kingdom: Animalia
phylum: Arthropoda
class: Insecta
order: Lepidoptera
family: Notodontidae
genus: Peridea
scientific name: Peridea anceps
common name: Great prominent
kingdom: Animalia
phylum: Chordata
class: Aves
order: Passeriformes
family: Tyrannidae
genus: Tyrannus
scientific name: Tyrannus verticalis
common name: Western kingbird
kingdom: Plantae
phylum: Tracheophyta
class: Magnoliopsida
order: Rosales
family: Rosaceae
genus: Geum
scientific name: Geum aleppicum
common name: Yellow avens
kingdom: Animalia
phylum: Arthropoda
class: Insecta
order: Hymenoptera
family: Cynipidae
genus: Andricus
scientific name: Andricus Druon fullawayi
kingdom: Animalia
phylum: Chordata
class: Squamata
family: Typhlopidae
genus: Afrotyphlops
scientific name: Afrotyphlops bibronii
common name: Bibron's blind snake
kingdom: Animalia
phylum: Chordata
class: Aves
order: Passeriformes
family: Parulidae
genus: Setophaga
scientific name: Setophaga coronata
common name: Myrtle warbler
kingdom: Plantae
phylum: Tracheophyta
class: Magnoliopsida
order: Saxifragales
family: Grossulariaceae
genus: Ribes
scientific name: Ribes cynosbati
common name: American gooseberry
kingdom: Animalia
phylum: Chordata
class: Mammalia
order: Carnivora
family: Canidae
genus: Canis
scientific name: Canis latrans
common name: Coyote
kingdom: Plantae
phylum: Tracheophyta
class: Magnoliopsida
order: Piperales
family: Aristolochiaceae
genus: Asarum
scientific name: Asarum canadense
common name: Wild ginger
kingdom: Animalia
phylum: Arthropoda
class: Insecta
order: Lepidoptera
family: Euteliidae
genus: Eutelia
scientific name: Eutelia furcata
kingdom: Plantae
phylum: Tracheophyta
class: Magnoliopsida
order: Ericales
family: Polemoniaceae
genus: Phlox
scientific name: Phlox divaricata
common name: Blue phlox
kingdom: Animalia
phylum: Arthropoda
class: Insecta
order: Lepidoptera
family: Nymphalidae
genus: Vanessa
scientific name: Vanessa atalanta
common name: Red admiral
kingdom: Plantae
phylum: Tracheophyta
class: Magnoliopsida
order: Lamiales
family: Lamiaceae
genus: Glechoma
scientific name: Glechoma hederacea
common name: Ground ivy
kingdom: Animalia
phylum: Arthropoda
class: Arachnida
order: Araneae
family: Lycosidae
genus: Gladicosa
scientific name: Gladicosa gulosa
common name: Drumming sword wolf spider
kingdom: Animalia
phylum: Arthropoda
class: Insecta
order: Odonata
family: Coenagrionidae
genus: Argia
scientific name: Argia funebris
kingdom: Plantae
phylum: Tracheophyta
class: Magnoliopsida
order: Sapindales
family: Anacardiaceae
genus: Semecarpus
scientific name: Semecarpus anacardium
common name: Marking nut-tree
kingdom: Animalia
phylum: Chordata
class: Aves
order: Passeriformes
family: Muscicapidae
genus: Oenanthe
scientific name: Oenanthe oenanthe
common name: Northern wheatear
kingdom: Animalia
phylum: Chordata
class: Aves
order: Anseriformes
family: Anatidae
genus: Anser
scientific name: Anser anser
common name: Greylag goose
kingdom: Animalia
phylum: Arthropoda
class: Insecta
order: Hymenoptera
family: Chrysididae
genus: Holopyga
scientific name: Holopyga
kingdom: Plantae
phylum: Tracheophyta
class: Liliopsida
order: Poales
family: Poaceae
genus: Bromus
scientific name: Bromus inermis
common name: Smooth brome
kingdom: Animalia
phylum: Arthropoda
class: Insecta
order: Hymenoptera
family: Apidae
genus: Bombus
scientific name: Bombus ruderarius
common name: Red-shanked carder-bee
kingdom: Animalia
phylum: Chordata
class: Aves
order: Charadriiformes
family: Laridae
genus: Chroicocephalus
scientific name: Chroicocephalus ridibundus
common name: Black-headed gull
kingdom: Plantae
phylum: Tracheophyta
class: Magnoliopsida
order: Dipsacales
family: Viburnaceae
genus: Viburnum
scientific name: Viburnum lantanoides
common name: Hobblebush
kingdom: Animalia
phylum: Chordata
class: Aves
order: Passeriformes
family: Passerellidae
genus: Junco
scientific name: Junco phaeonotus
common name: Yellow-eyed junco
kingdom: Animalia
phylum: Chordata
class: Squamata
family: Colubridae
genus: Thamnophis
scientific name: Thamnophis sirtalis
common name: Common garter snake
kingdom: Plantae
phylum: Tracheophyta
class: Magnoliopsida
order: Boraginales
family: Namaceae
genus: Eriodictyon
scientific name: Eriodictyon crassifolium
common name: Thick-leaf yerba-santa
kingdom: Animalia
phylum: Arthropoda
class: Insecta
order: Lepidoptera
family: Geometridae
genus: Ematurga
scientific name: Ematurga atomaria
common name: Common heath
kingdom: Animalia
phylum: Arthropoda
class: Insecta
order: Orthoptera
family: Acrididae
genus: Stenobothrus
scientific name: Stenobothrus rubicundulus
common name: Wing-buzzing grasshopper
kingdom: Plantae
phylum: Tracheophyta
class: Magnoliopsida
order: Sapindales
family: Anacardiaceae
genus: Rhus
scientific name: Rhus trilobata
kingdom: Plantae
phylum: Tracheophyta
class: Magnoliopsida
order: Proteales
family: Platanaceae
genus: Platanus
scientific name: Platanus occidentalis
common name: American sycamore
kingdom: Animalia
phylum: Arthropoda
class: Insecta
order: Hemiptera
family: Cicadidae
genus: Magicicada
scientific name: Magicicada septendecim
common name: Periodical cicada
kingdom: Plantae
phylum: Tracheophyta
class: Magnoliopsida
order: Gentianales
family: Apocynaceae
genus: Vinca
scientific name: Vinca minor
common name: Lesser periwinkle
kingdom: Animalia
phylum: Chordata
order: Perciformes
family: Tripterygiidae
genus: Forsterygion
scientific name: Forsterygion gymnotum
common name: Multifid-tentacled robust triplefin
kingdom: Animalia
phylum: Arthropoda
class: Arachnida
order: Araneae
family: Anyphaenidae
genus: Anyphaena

__SET TASK__. Copy the material above line for line, with no changes.

__RESULT__.
kingdom: Animalia
phylum: Arthropoda
class: Insecta
order: Lepidoptera
family: Notodontidae
genus: Peridea
scientific name: Peridea anceps
common name: Great prominent
kingdom: Animalia
phylum: Chordata
class: Aves
order: Passeriformes
family: Tyrannidae
genus: Tyrannus
scientific name: Tyrannus verticalis
common name: Western kingbird
kingdom: Plantae
phylum: Tracheophyta
class: Magnoliopsida
order: Rosales
family: Rosaceae
genus: Geum
scientific name: Geum aleppicum
common name: Yellow avens
kingdom: Animalia
phylum: Arthropoda
class: Insecta
order: Hymenoptera
family: Cynipidae
genus: Andricus
scientific name: Andricus Druon fullawayi
kingdom: Animalia
phylum: Chordata
class: Squamata
family: Typhlopidae
genus: Afrotyphlops
scientific name: Afrotyphlops bibronii
common name: Bibron's blind snake
kingdom: Animalia
phylum: Chordata
class: Aves
order: Passeriformes
family: Parulidae
genus: Setophaga
scientific name: Setophaga coronata
common name: Myrtle warbler
kingdom: Plantae
phylum: Tracheophyta
class: Magnoliopsida
order: Saxifragales
family: Grossulariaceae
genus: Ribes
scientific name: Ribes cynosbati
common name: American gooseberry
kingdom: Animalia
phylum: Chordata
class: Mammalia
order: Carnivora
family: Canidae
genus: Canis
scientific name: Canis latrans
common name: Coyote
kingdom: Plantae
phylum: Tracheophyta
class: Magnoliopsida
order: Piperales
family: Aristolochiaceae
genus: Asarum
scientific name: Asarum canadense
common name: Wild ginger
kingdom: Animalia
phylum: Arthropoda
class: Insecta
order: Lepidoptera
family: Euteliidae
genus: Eutelia
scientific name: Eutelia furcata
kingdom: Plantae
phylum: Tracheophyta
class: Magnoliopsida
order: Ericales
family: Polemoniaceae
genus: Phlox
scientific name: Phlox divaricata
common name: Blue phlox
kingdom: Animalia
phylum: Arthropoda
class: Insecta
order: Lepidoptera
family: Nymphalidae
genus: Vanessa
scientific name: Vanessa atalanta
common name: Red admiral
kingdom: Plantae
phylum: Tracheophyta
class: Magnoliopsida
order: Lamiales
family: Lamiaceae
genus: Glechoma
scientific name: Glechoma hederacea
common name: Ground ivy
kingdom: Animalia
phylum: Arthropoda
class: Arachnida
order: Araneae
family: Lycosidae
genus: Gladicosa
scientific name: Gladicosa gulosa
common name: Drumming sword wolf spider
kingdom: Animalia
phylum: Arthropoda
class: Insecta
order: Odonata
family: Coenagrionidae
genus: Argia
scientific name: Argia funebris
kingdom: Plantae
phylum: Tracheophyta
class: Magnoliopsida
order: Sapindales
family: Anacardiaceae
genus: Semecarpus
scientific name: Semecarpus anacardium
common name: Marking nut-tree
kingdom: Animalia
phylum: Chordata
class: Aves
order: Passeriformes
family: Muscicapidae
genus: Oenanthe
scientific name: Oenanthe oenanthe
common name: Northern wheatear
kingdom: Animalia
phylum: Chordata
class: Aves
order: Anseriformes
family: Anatidae
genus: Anser
scientific name: Anser anser
common name: Greylag goose
kingdom: Animalia
phylum: Arthropoda
class: Insecta
order: Hymenoptera
family: Chrysididae
genus: Holopyga
scientific name: Holopyga
kingdom: Plantae
phylum: Tracheophyta
class: Liliopsida
order: Poales
family: Poaceae
genus: Bromus
scientific name: Bromus inermis
common name: Smooth brome
kingdom: Animalia
phylum: Arthropoda
class: Insecta
order: Hymenoptera
family: Apidae
genus: Bombus
scientific name: Bombus ruderarius
common name: Red-shanked carder-bee
kingdom: Animalia
phylum: Chordata
class: Aves
order: Charadriiformes
family: Laridae
genus: Chroicocephalus
scientific name: Chroicocephalus ridibundus
common name: Black-headed gull
kingdom: Plantae
phylum: Tracheophyta
class: Magnoliopsida
order: Dipsacales
family: Viburnaceae
genus: Viburnum
scientific name: Viburnum lantanoides
common name: Hobblebush
kingdom: Animalia
phylum: Chordata
class: Aves
order: Passeriformes
family: Passerellidae
genus: Junco
scientific name: Junco phaeonotus
common name: Yellow-eyed junco
kingdom: Animalia
phylum: Chordata
class: Squamata
family: Colubridae
genus: Thamnophis
scientific name: Thamnophis sirtalis
common name: Common garter snake
kingdom: Plantae
phylum: Tracheophyta
class: Magnoliopsida
order: Boraginales
family: Namaceae
genus: Eriodictyon
scientific name: Eriodictyon crassifolium
common name: Thick-leaf yerba-santa
kingdom: Animalia
phylum: Arthropoda
class: Insecta
order: Lepidoptera
family: Geometridae
genus: Ematurga
scientific name: Ematurga atomaria
common name: Common heath
kingdom: Animalia
phylum: Arthropoda
class: Insecta
order: Orthoptera
family: Acrididae
genus: Stenobothrus
scientific name: Stenobothrus rubicundulus
common name: Wing-buzzing grasshopper
kingdom: Plantae
phylum: Tracheophyta
class: Magnoliopsida
order: Sapindales
family: Anacardiaceae
genus: Rhus
scientific name: Rhus trilobata
kingdom: Plantae
phylum: Tracheophyta
class: Magnoliopsida
order: Proteales
family: Platanaceae
genus: Platanus
scientific name: Platanus occidentalis
common name: American sycamore
kingdom: Animalia
phylum: Arthropoda
class: Insecta
order: Hemiptera
family: Cicadidae
genus: Magicicada
scientific name: Magicicada septendecim
common name: Periodical cicada
kingdom: Plantae
phylum: Tracheophyta
class: Magnoliopsida
order: Gentianales
family: Apocynaceae
genus: Vinca
scientific name: Vinca minor
common name: Lesser periwinkle
kingdom: Animalia
phylum: Chordata
order: Perciformes
family: Tripterygiidae
genus: Forsterygion
scientific name: Forsterygion gymnotum
common name: Multifid-tentacled robust triplefin
kingdom: Animalia
phylum: Arthropoda
class: Arachnida
order: Araneae
family: Anyphaenidae
genus: Anyphaena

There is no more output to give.